> Provided text
━━━━━━━━━━━━━━━━━━━━

# Query on claiming state pension from outside Ireland



## puremeteor

hi,
I had a query regarding state pension.
If I fulfil the conditions for being eligible for the state pension, but I am no longer resident in Ireland at the time I'm eligible for state pension, is it possible for me to get the state pension?
Or is there some condition that one must be resident in Ireland at the time of claiming state pension.

Any idea on this will be appreciated.


----------



## dandy

I would also appreciate an answer to this as I am sure many people are thinking of moving on to greener pastures, surley someone must know?


----------



## Papercut

A  State Pension (Non-Contributory)  is not normally paid to people who reside outside the State. However, if you go to live in Northern Ireland, and were in receipt of a State Pension (Non-Contributory) immediately before you moved, your pension can continue to be paid for up to five years subject to certain conditions.

  If you go on holiday abroad, payment of your pension for a period of up to 13 weeks is normally allowed on your return home. However, payment will not be allowed for repeated trips of this nature.

  If you are already receiving a  State Pension (Contributory)  & then move abroad you will continue to receive it for the duration of your life, but you must inform DSFA of your intention to emigrate & your new details.

  If you have paid social insurance contributions in 2 or more EEA member states, you should apply for a pension to the member state in which you now live or in which you had your last contribution if you have no contributions in the state where you live. The authorities in the state in which you apply will then calculate with the other states exactly what is due to you from each of them.

━━━━━━━━━━━━━━━━━━━━

> Supplied information

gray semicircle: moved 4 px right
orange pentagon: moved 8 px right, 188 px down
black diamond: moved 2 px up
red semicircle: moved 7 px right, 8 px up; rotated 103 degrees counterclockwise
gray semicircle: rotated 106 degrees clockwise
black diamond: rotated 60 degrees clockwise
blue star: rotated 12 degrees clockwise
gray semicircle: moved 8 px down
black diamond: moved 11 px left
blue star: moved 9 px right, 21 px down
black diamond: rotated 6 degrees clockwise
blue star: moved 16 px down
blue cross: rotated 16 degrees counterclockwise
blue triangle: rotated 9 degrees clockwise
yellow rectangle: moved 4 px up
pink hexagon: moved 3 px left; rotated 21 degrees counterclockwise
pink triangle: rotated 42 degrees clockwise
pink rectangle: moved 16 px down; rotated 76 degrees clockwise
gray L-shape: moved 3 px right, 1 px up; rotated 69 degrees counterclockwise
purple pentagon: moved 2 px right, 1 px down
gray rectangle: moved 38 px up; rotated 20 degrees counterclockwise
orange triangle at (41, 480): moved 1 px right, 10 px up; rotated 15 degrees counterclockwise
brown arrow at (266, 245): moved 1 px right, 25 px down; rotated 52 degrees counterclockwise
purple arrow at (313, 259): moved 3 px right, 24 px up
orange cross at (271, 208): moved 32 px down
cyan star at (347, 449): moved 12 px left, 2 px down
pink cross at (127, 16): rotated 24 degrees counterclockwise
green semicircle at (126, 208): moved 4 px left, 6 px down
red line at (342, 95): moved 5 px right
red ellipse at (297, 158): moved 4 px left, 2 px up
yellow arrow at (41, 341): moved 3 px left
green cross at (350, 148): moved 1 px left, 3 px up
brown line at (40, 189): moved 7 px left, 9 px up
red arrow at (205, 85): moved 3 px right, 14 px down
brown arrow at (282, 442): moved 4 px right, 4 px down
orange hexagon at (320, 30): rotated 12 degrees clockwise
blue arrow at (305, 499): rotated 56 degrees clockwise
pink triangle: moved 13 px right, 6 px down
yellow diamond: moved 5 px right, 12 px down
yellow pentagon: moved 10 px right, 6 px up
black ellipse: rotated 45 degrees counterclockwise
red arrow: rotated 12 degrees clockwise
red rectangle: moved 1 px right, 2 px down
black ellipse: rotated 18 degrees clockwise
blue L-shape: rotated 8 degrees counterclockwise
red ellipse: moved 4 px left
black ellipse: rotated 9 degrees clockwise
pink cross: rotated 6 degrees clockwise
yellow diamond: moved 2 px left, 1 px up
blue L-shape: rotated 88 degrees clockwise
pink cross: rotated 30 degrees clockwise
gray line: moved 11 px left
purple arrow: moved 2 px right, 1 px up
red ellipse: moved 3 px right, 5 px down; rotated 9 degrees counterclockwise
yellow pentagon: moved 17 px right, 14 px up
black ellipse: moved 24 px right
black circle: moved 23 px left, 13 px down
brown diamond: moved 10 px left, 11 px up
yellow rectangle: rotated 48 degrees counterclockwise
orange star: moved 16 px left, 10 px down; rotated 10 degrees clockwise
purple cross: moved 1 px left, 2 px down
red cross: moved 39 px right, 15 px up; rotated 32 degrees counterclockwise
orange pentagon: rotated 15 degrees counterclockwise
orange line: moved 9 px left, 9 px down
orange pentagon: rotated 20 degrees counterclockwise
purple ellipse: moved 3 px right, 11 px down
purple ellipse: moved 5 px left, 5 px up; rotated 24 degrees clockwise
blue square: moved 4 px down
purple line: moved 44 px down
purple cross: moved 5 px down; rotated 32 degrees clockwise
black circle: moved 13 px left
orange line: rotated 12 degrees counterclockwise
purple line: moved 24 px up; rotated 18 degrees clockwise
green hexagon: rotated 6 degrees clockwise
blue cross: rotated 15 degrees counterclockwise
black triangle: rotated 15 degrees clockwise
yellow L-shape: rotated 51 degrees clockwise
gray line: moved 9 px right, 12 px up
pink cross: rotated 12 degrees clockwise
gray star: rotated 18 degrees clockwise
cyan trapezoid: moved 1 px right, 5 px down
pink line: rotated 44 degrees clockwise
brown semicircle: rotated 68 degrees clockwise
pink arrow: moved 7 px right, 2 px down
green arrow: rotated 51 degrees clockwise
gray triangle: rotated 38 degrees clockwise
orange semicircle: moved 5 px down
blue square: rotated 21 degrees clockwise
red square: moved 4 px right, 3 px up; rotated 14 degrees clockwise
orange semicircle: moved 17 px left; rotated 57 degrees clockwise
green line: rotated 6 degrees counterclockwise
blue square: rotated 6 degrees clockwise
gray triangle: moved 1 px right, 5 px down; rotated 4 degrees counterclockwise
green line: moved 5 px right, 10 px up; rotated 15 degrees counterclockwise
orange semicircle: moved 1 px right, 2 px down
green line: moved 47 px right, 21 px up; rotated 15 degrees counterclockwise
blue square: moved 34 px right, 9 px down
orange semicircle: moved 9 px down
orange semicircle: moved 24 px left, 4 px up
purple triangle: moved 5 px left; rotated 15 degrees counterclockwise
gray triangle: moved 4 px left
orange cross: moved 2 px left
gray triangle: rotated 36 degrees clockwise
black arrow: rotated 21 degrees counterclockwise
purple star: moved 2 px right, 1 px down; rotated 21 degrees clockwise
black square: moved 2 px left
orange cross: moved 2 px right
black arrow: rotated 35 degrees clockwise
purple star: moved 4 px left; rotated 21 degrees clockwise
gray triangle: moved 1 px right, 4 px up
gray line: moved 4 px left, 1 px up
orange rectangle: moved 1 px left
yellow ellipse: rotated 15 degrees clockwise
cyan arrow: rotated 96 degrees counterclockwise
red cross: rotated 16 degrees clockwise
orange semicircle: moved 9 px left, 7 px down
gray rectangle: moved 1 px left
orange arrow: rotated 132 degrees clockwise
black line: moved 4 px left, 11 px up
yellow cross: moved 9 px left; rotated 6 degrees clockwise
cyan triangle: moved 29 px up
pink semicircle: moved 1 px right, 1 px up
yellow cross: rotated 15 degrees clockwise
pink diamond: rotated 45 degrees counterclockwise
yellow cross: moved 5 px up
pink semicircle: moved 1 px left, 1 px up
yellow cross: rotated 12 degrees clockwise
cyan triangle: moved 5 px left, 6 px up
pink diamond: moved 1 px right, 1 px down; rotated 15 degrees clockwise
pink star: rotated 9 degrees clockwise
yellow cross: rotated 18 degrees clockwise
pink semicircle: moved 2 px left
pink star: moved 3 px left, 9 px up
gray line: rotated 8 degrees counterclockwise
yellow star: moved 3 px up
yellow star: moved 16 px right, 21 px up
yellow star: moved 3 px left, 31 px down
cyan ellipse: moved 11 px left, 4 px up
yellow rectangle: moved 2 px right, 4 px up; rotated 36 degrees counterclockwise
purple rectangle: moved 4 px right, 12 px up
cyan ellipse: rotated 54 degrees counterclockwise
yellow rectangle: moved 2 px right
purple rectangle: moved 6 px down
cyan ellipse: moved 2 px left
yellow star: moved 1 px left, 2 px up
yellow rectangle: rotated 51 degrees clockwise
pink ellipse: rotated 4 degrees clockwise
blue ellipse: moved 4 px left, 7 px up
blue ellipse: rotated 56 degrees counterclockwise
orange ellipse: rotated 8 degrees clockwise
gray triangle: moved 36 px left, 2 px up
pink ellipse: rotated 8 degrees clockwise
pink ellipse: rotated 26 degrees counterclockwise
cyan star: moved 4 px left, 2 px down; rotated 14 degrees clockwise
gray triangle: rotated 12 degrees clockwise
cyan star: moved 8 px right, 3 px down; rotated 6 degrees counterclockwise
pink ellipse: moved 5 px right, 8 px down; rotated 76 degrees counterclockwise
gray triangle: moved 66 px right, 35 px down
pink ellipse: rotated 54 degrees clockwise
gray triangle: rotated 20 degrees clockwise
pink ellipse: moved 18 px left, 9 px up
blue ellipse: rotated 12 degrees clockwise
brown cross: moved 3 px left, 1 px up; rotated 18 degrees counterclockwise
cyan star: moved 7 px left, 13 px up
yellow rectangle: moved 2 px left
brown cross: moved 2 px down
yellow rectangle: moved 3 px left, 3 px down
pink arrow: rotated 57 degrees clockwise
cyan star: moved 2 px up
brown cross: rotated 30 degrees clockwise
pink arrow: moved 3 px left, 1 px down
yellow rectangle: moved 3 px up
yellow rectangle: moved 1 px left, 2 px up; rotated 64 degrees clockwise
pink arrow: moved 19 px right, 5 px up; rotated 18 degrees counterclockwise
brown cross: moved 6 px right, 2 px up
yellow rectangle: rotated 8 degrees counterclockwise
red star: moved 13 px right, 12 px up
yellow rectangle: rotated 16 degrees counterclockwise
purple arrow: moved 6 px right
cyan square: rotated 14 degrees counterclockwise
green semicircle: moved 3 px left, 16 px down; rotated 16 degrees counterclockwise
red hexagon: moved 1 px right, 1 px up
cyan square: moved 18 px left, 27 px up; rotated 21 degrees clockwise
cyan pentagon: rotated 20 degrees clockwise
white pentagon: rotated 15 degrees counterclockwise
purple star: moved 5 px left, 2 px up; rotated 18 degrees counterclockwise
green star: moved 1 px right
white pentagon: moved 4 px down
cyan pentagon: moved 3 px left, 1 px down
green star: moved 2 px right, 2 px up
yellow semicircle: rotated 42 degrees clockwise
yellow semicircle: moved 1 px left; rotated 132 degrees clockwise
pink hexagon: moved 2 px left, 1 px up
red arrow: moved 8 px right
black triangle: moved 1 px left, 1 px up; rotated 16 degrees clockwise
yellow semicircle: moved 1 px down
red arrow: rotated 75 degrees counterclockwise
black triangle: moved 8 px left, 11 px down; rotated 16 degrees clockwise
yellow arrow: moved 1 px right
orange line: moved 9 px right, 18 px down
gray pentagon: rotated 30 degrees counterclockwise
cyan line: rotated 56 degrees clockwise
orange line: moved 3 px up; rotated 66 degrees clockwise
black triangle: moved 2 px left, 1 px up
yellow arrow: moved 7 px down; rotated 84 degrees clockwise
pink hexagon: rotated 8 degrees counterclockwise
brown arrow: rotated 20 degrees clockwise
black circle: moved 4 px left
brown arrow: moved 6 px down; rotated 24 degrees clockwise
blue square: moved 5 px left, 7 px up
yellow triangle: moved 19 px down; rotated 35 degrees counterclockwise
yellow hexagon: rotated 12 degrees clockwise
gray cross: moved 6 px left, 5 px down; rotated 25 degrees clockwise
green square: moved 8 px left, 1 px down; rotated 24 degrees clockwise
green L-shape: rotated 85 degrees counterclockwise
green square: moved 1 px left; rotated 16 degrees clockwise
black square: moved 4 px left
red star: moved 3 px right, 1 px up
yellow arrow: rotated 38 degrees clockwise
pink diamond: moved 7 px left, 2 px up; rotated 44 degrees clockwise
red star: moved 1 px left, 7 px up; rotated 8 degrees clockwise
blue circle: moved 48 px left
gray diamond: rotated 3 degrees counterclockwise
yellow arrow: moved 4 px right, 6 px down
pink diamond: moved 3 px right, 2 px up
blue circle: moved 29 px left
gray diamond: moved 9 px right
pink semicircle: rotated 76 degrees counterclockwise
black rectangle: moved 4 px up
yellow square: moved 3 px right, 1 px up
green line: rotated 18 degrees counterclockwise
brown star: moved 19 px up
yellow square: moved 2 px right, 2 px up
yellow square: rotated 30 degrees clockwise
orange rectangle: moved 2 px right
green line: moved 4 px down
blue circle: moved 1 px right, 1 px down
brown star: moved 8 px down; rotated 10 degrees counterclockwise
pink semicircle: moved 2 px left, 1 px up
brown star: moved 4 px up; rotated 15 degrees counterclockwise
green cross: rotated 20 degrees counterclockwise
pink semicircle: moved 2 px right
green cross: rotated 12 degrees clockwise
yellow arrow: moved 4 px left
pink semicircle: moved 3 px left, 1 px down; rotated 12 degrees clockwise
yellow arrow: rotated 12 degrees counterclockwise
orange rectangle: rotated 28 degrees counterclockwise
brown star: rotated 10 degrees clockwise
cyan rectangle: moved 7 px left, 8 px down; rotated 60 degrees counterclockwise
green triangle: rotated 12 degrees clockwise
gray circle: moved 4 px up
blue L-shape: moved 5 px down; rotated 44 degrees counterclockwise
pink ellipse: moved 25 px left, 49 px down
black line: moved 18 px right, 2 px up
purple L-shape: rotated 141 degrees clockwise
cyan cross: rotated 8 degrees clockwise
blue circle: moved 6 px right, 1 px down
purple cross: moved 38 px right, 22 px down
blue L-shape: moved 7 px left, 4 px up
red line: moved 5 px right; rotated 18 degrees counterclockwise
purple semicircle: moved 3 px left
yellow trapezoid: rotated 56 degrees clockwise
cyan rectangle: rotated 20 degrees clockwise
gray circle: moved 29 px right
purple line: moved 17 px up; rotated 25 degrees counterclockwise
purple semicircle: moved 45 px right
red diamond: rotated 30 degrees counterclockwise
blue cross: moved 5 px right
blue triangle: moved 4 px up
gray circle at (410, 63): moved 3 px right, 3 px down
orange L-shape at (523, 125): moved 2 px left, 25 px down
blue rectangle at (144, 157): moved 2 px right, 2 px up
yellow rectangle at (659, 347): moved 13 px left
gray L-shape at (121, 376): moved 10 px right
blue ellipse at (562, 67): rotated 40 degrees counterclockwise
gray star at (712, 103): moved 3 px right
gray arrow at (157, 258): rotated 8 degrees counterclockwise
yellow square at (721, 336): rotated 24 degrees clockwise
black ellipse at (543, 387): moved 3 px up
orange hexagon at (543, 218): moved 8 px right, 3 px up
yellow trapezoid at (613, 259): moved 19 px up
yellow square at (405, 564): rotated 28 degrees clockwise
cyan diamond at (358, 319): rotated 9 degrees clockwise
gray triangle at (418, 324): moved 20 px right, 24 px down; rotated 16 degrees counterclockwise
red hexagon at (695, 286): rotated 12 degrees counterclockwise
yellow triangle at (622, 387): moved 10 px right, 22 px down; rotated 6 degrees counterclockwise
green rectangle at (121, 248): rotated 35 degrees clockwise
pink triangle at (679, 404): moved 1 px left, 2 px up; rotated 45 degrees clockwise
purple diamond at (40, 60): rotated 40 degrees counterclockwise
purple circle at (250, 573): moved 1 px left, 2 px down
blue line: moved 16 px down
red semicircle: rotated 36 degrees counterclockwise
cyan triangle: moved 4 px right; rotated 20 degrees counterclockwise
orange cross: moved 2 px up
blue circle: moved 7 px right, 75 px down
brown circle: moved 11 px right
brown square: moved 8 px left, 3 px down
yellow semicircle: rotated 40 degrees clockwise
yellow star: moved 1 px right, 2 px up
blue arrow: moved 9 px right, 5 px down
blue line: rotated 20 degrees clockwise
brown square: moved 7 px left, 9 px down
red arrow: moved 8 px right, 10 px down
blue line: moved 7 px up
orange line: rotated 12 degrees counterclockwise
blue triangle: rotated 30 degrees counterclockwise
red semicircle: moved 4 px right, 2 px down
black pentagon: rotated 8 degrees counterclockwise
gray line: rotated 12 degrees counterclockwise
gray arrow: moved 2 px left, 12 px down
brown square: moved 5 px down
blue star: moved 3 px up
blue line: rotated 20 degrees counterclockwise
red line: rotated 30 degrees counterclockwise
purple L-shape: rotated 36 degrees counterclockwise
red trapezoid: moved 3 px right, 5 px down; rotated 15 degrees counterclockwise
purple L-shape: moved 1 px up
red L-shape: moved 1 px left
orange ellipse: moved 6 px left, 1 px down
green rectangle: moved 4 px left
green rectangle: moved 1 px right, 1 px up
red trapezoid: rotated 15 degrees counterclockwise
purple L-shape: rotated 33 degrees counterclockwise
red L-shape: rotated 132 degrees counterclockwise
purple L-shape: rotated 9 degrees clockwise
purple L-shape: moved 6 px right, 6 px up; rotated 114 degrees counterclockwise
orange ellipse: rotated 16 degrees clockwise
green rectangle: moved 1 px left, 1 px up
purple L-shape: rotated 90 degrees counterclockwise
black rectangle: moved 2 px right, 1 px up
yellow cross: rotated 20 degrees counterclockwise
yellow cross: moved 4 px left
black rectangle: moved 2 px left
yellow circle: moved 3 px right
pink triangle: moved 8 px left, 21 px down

━━━━━━━━━━━━━━━━━━━━

> Jobs
**A)** For each statement about the pension thread, answer yes or no depending on whether the thread agrees with it, and quote the deciding words. (i) A State Pension (Non-Contributory) can continue for up to five years after a move to Northern Ireland, subject to certain conditions. (ii) Pension payment during a holiday abroad is normally allowed for a period of up to 26 weeks. (iii) A person already receiving a State Pension (Contributory) who moves abroad must inform DSFA.
**B)** Give the pension thread again from "I would also" to "to certain conditions.", renaming "Northern Ireland" as "Great Britain".

> Solutions by task
**A)**
(i) Yes: "your pension can continue to be paid for up to five years subject to certain conditions."
(ii) No: "payment of your pension for a period of up to 13 weeks is normally allowed on your return home."
(iii) Yes: "you must inform DSFA of your intention to emigrate & your new details."

**B)**
I would also appreciate an answer to this as I am sure many people are thinking of moving on to greener pastures, surley someone must know?


----------



## Papercut

A  State Pension (Non-Contributory)  is not normally paid to people who reside outside the State. However, if you go to live in Great Britain, and were in receipt of a State Pension (Non-Contributory) immediately before you moved, your pension can continue to be paid for up to five years subject to certain conditions.